## Task objective:
Leaving the images aside, transcribe all the data below exactly.

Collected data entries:
....................
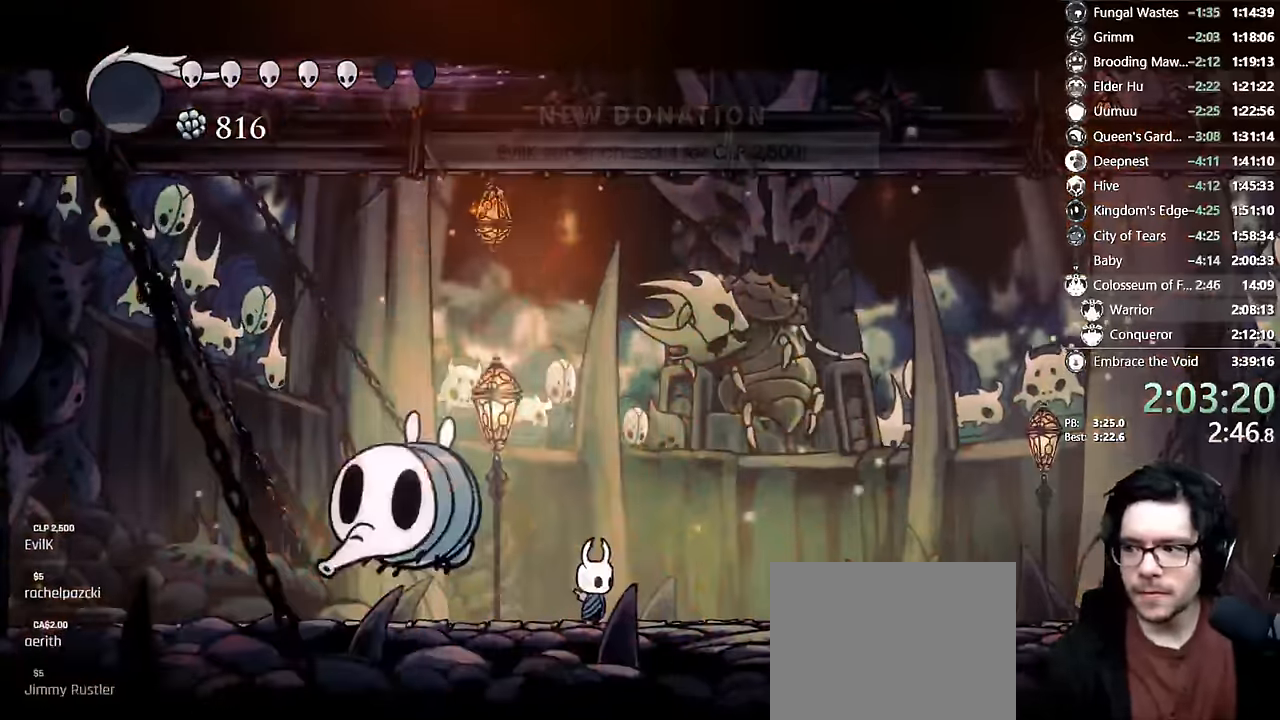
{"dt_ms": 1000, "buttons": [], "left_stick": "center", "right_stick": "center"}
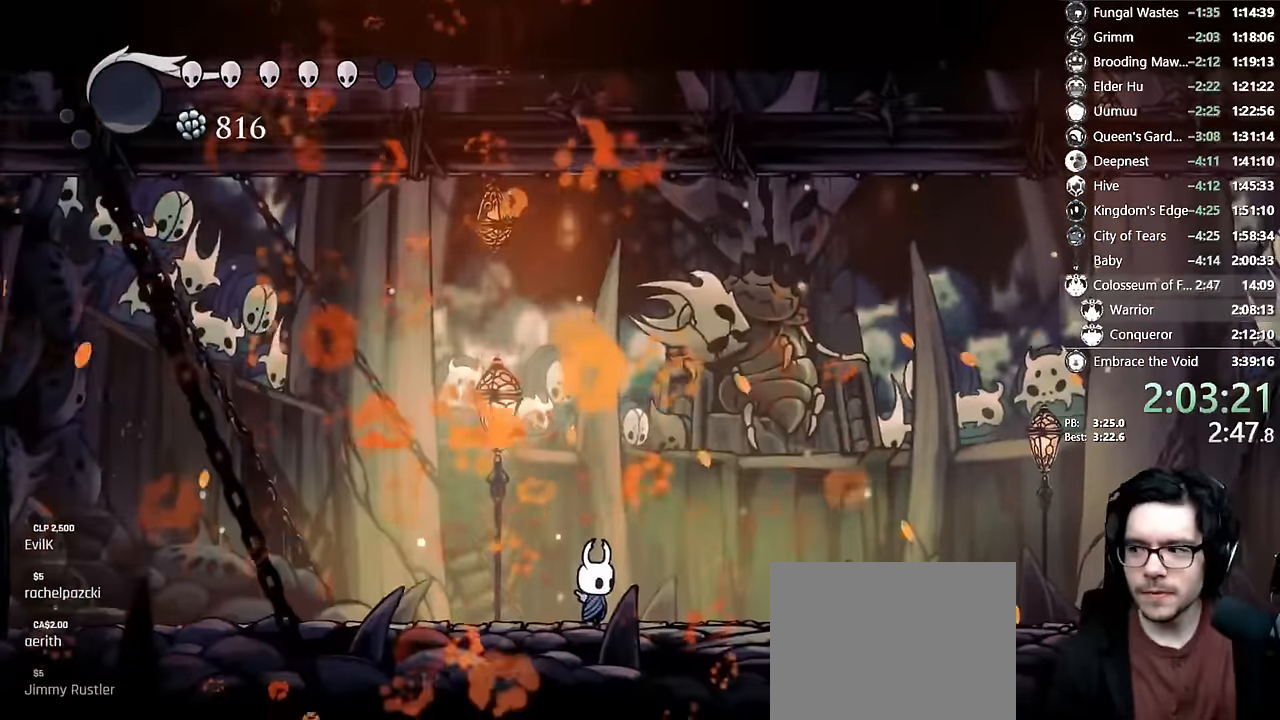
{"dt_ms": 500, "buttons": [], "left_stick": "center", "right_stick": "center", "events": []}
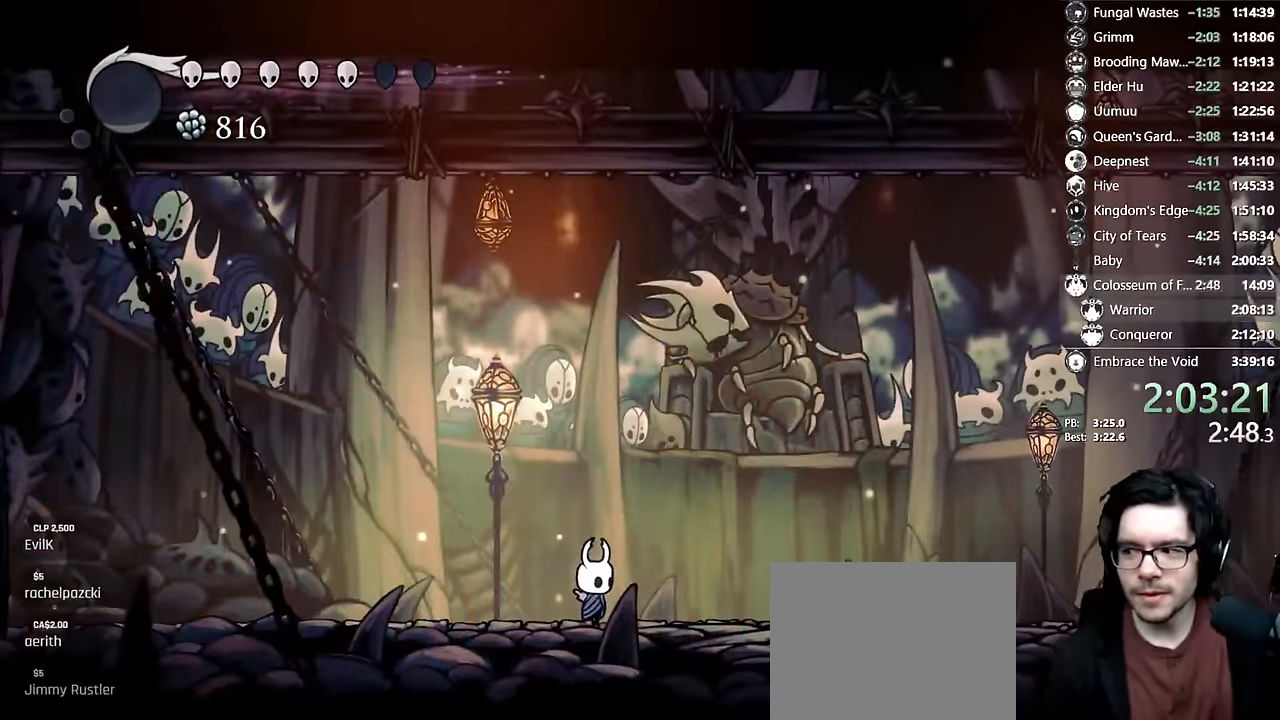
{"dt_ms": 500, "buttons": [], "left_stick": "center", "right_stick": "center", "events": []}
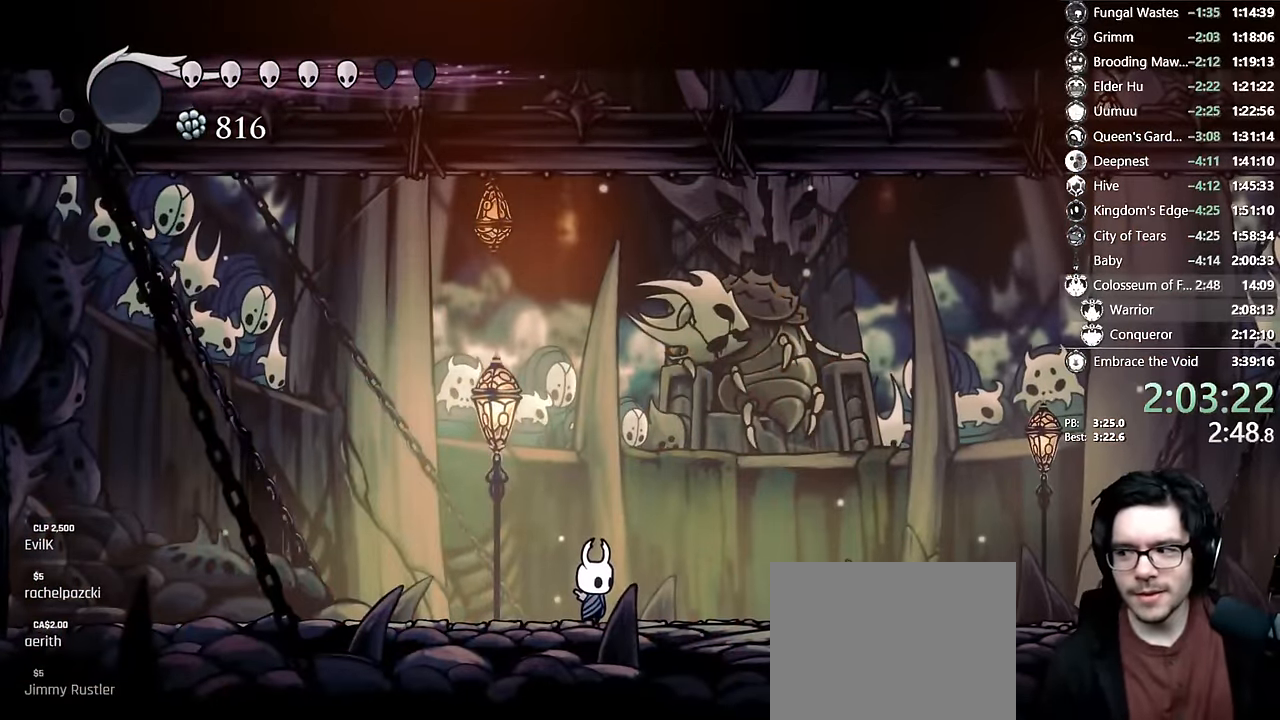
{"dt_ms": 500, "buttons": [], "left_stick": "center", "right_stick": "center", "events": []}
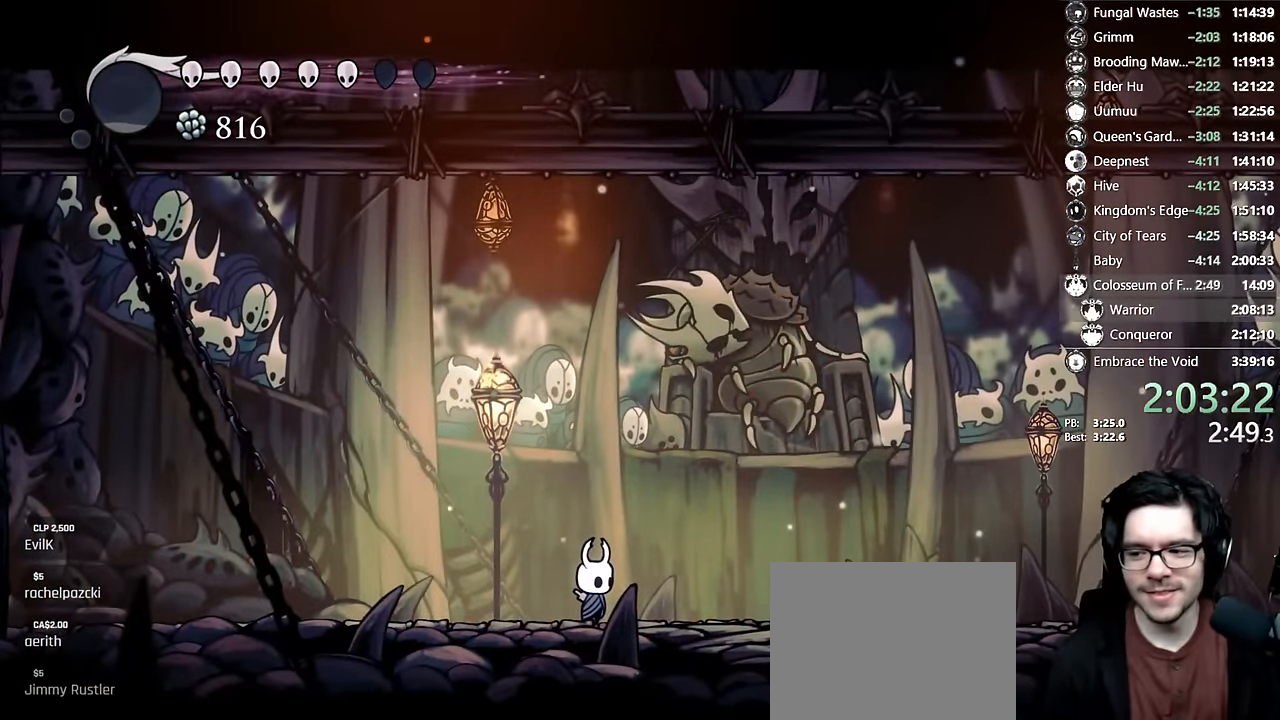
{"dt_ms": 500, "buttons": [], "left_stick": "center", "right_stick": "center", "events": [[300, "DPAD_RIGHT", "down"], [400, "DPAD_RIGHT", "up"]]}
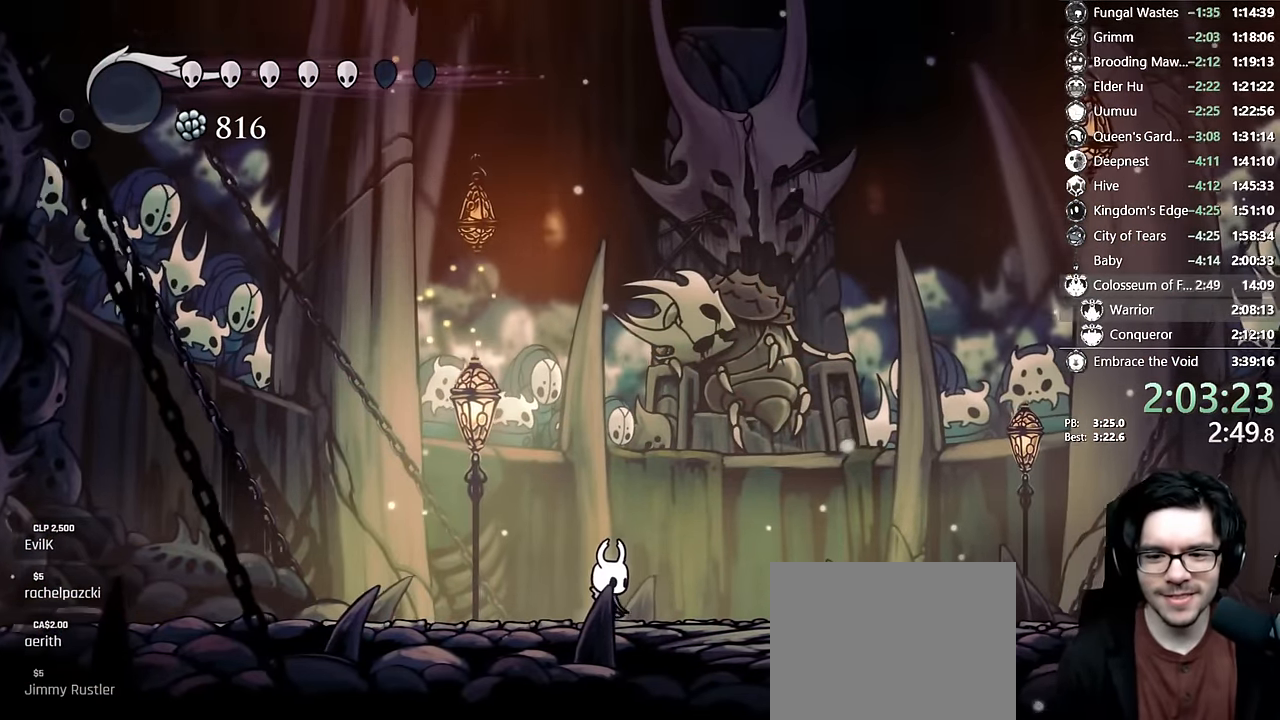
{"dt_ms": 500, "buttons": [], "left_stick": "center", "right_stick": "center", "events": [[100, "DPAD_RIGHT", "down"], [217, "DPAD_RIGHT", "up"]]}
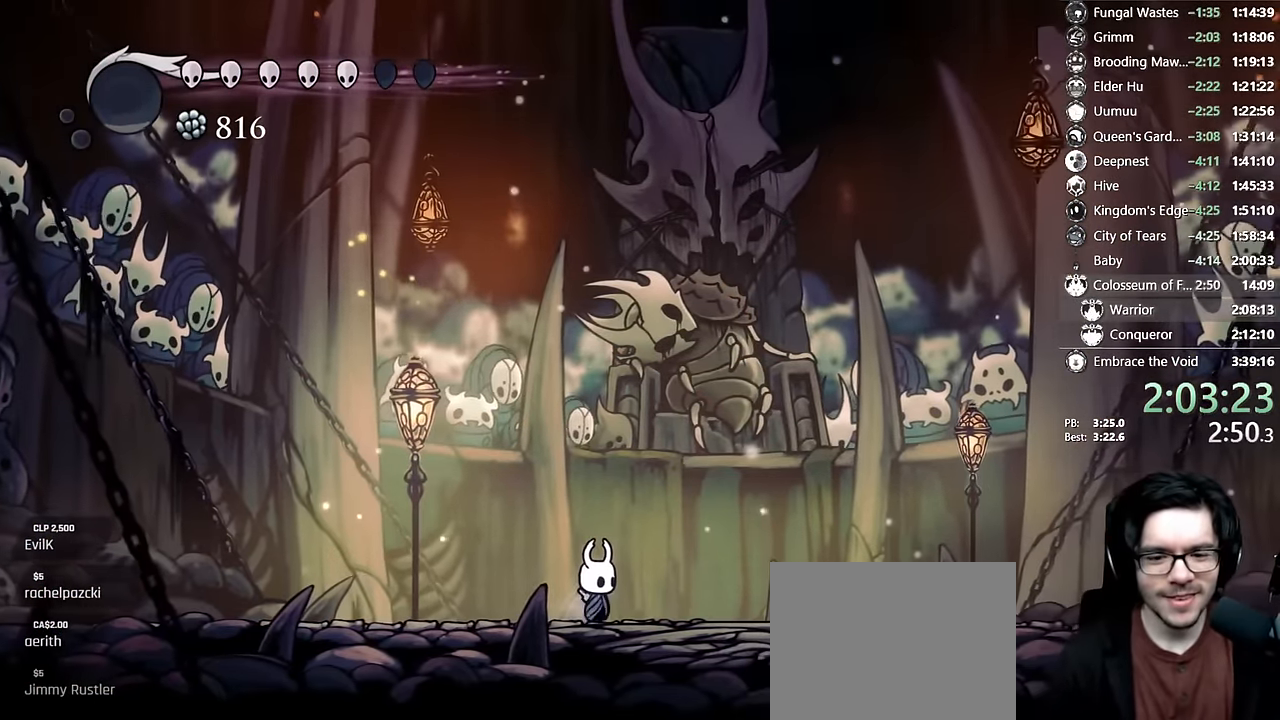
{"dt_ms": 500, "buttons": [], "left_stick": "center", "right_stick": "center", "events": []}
....................
## Solution for this task:
{"dt_ms": 1000, "buttons": [], "left_stick": "center", "right_stick": "center"}
{"dt_ms": 500, "buttons": [], "left_stick": "center", "right_stick": "center", "events": []}
{"dt_ms": 500, "buttons": [], "left_stick": "center", "right_stick": "center", "events": []}
{"dt_ms": 500, "buttons": [], "left_stick": "center", "right_stick": "center", "events": []}
{"dt_ms": 500, "buttons": [], "left_stick": "center", "right_stick": "center", "events": [[300, "DPAD_RIGHT", "down"], [400, "DPAD_RIGHT", "up"]]}
{"dt_ms": 500, "buttons": [], "left_stick": "center", "right_stick": "center", "events": [[100, "DPAD_RIGHT", "down"], [217, "DPAD_RIGHT", "up"]]}
{"dt_ms": 500, "buttons": [], "left_stick": "center", "right_stick": "center", "events": []}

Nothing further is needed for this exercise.